OPINIóN
Actualizado 14/07/2016
Juan José Nieto Lobato

Lejos del carácter acomodado con el que hoy lo asociamos, un somero repaso a los orígenes del golf nos permitirá descubrir su intrínseca naturaleza rebelde, su idiosincrasia levantisca. No en vano, aunque todo parece indicar que su origen es neerlandés, la primera mención en un documento histórico tiene que ver con su prohibición, por parte del rey Jaime II de Escocia, ante el temor de que su práctica se extendiera en detrimento de la de tiro con arco, mucho más necesaria, no cabe duda, en la preparación de las huestes escocesas para las recurrentes batallas frente a los ingleses.

También resulta incómodo, ahora que a cada segundo se alcanza un nuevo hito tecnológico, saber que en Escocia se sigue jugando al golf en terrenos modelados a escala geológica por los agentes propios de la erosión; por el oleaje, el viento y las lluvias. En los links, campos típicamente escoceses, el tiempo corre más despacio y la mano del hombre se vuelve inútil. Frente a la remoción de toneladas de terreno, ante el devastador paso de máquinas y el diseño de paraísos artificiales, Carnoustie, Turnberry, Troon (sede del Open Británico que comienza hoy) o Saint Andrews resisten como joyas auténticas, obras maestras de un planeta que estaba antes que nosotros.

El golf es también un bastión del lenguaje arcaico, un ejercicio de resistencia frente al neologismo, el depósito vivo de una jerga surgida de los sonidos que emitían las viejas pelotas al contacto de los viejos "cleek", literalmente, en escocés medieval, "cayado o palo rematado por un gancho". Y no me digan que no es más interesante hablar de bogeys (pequeños diablos), birdies (de la expresión "a bird of a shot" similar a "a hell of a shot", "un tiro increíblemente bueno"), eagles (por lógica gradación, resultado mejor que "pajarito") y albatros (más de lo mismo) que de goles, canastas o puntos.

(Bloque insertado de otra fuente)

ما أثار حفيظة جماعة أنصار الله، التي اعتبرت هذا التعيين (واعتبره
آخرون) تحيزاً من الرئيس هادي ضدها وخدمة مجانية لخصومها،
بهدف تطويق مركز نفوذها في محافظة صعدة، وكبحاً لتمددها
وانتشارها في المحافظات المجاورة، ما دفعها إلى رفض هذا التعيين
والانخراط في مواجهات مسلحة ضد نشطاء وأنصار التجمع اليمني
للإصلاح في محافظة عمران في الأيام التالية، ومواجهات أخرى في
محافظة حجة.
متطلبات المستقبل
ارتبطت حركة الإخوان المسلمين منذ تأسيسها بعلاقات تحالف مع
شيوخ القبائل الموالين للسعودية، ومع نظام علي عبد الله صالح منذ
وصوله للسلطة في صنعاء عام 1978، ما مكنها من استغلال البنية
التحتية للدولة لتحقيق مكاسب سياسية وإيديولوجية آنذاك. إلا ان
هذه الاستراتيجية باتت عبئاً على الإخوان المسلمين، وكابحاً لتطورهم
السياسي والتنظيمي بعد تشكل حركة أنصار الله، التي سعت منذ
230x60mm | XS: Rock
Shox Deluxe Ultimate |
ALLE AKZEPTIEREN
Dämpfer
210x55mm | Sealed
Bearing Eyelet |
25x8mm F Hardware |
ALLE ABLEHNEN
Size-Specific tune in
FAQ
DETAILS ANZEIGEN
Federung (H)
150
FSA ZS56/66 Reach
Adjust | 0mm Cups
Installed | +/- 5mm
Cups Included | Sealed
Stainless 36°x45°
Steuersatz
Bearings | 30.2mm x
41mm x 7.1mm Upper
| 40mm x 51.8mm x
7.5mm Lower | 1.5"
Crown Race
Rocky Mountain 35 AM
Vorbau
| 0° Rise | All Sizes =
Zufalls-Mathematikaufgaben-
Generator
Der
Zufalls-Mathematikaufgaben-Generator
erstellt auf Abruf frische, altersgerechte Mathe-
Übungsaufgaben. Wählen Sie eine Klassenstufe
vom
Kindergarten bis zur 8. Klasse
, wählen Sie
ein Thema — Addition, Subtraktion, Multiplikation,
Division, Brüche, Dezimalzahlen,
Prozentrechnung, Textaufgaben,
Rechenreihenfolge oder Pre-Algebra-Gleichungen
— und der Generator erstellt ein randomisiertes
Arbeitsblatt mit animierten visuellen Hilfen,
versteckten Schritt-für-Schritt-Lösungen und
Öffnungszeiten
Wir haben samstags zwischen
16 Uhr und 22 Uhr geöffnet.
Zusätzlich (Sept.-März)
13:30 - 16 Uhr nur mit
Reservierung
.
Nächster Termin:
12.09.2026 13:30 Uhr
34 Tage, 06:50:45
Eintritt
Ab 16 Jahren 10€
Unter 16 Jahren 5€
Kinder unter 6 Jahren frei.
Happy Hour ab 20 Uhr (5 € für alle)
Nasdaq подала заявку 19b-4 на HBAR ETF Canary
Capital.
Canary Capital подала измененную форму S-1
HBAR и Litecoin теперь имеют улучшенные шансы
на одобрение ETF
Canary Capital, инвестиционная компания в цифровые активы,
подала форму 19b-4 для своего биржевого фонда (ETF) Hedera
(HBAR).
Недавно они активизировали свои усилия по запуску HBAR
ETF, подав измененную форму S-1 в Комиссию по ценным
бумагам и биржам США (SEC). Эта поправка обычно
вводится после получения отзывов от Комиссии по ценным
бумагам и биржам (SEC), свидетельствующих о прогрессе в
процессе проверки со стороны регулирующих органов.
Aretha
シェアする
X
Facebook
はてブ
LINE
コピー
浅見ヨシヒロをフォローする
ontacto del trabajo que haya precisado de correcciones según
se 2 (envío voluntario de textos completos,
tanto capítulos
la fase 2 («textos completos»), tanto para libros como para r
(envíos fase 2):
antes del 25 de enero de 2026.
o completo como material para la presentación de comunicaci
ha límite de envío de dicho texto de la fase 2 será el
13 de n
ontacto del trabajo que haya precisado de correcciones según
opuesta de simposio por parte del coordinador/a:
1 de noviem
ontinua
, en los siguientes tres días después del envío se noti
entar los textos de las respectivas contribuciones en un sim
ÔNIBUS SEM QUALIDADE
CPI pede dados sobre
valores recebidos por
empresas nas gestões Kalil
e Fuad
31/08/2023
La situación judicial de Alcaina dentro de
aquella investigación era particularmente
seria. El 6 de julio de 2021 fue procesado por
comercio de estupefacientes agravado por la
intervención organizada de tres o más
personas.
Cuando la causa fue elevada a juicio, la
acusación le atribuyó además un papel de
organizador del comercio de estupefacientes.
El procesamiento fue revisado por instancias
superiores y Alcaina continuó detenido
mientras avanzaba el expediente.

A escasas horas de que, a la primera luz del alba, dé comienzo la centésimo cuadragésimo quinta edición del Open, Royal Troon ya está preparado para que los mejores jugadores del mundo recorran sus calles circundadas por arbustos y trampas de arena camino de greenes repletos de caídas sutiles que desviarán bolas que parecían destinadas a terminar en el agujero. Ello si lo permite la brisa del Mar de Irlanda o, la más temida aún, procedente del interior. Ello si no se oponen los fantasmas que siguen recorriendo aquellas costas reclamando para sí el alma de estos golfistas profesionales que han venido a usurpar sus tierras acompañados de una parafernalia que a buen seguro confunden con lo inglés.

Y ellos, los fantasmas, pero también todos los buenos escoceses de a pie, siguen esperando que regrese aquel chico de Pedreña que les desperezó cuando el invierno, en forma de golfistas hechos con escuadra y cartabón, parecía adueñarse de su querido deporte, y no despuntar nunca en primavera. Sí, siguen esperando a Seve (Sevy), muerto hace ya cinco años, para que resucite el espíritu batallador de sus tierras, el de William Wallace y María Estuardo, el de ese juego que en la época del ganar a toda costa, resiste como reducto indestructible del honor.